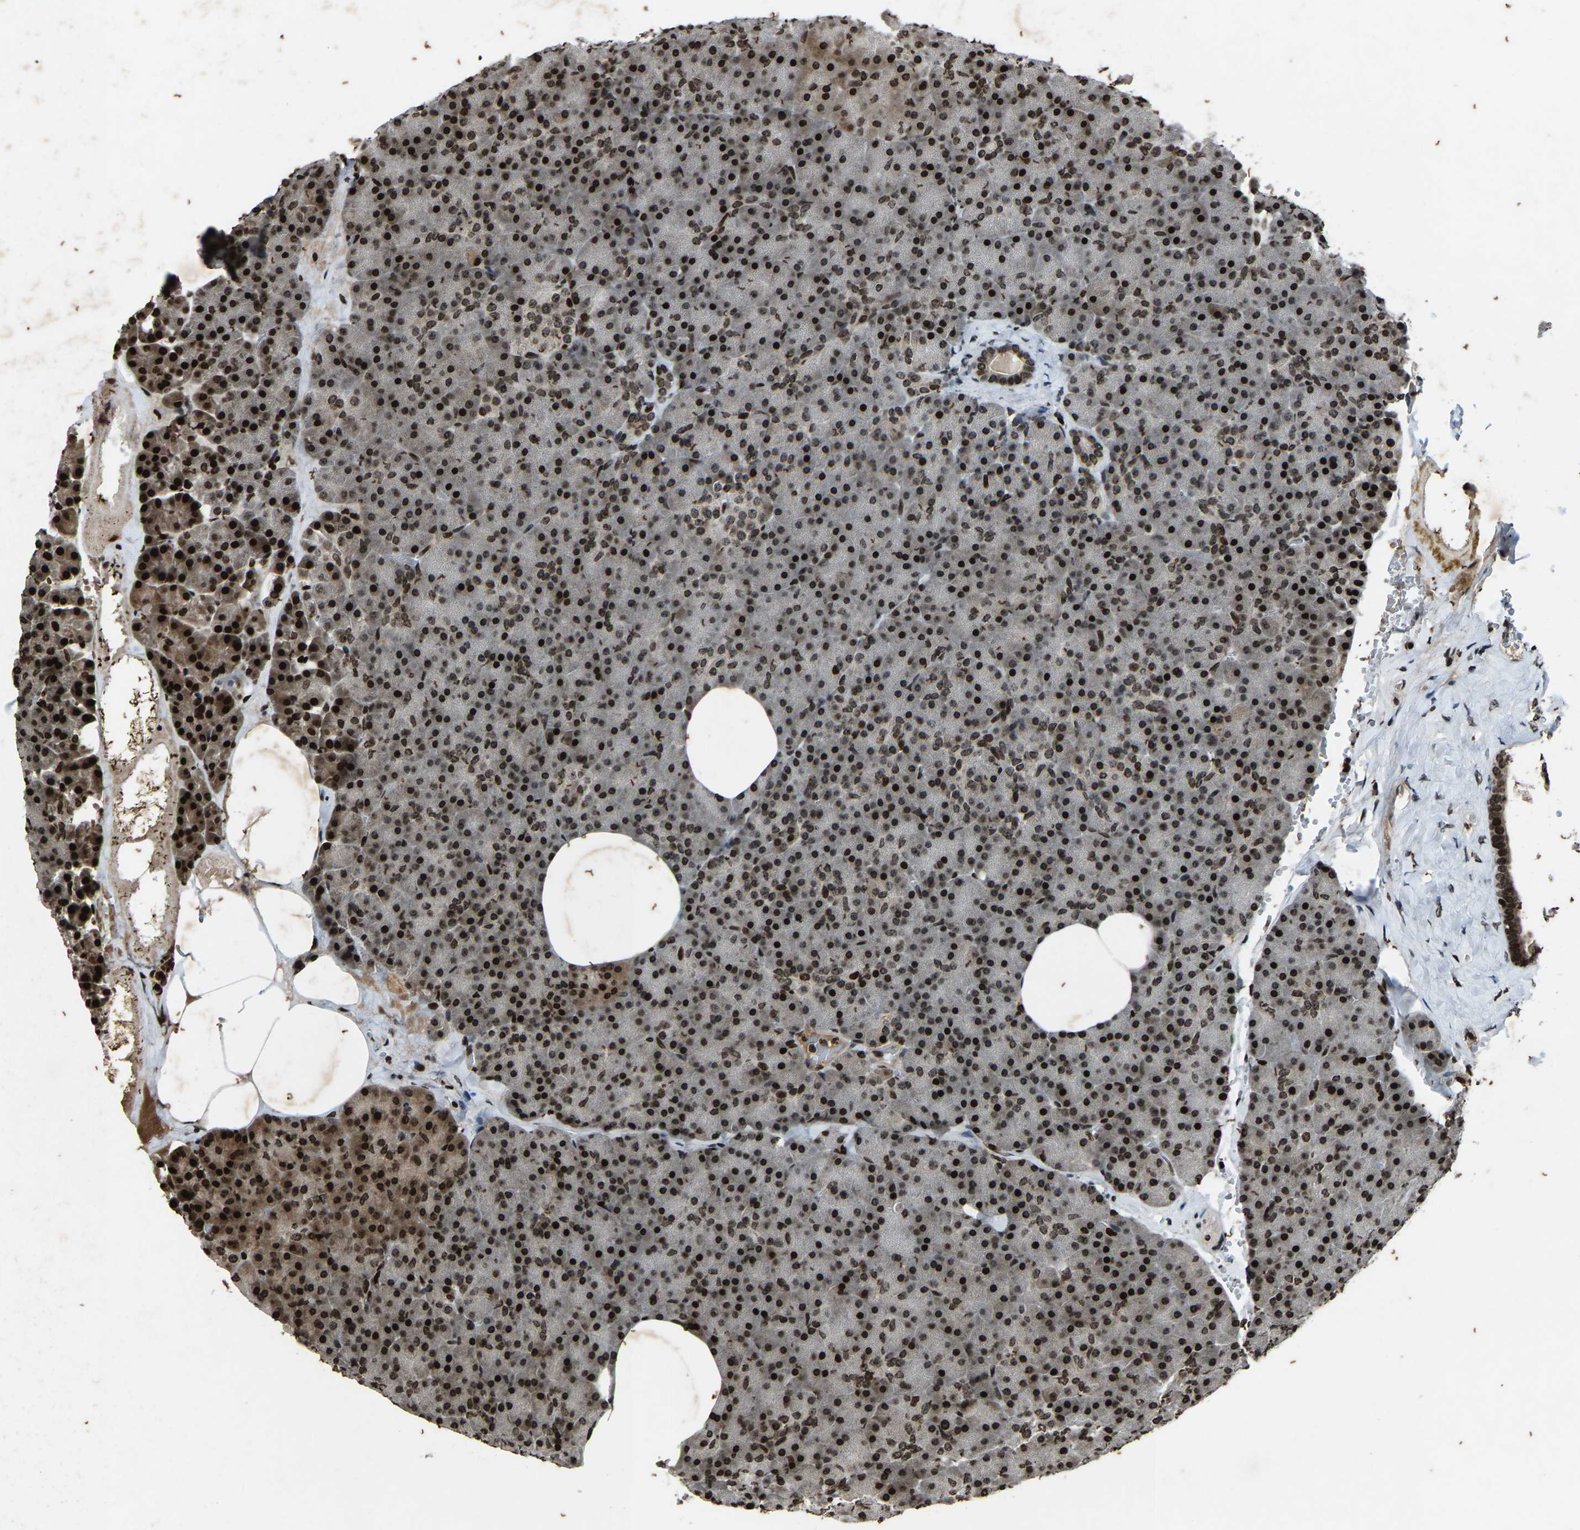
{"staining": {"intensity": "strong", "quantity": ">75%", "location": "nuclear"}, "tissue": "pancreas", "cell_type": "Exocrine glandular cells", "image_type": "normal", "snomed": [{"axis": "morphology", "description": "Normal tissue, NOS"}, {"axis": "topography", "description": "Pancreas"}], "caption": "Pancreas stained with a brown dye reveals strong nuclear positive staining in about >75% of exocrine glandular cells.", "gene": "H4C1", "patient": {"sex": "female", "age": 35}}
════
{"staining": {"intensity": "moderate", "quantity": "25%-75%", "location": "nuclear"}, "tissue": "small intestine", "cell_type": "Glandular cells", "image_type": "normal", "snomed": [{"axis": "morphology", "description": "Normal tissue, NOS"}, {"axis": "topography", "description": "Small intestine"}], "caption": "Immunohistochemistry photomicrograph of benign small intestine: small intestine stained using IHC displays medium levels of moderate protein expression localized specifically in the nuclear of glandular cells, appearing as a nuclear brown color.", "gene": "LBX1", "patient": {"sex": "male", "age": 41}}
════
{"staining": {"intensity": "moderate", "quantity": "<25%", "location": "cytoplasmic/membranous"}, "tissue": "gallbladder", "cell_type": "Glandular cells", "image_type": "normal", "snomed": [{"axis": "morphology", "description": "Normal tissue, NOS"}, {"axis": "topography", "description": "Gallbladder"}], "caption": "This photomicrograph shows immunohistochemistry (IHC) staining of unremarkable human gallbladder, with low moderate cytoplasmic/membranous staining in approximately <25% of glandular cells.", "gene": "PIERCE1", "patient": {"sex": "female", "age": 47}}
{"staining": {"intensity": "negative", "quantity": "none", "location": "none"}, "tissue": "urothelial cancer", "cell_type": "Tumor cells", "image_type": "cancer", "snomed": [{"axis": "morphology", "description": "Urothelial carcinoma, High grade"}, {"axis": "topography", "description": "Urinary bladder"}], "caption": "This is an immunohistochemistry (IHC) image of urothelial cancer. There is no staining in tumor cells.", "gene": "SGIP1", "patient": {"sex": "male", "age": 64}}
════
Write down only the number of lines above where the word "Normal" occurs.

3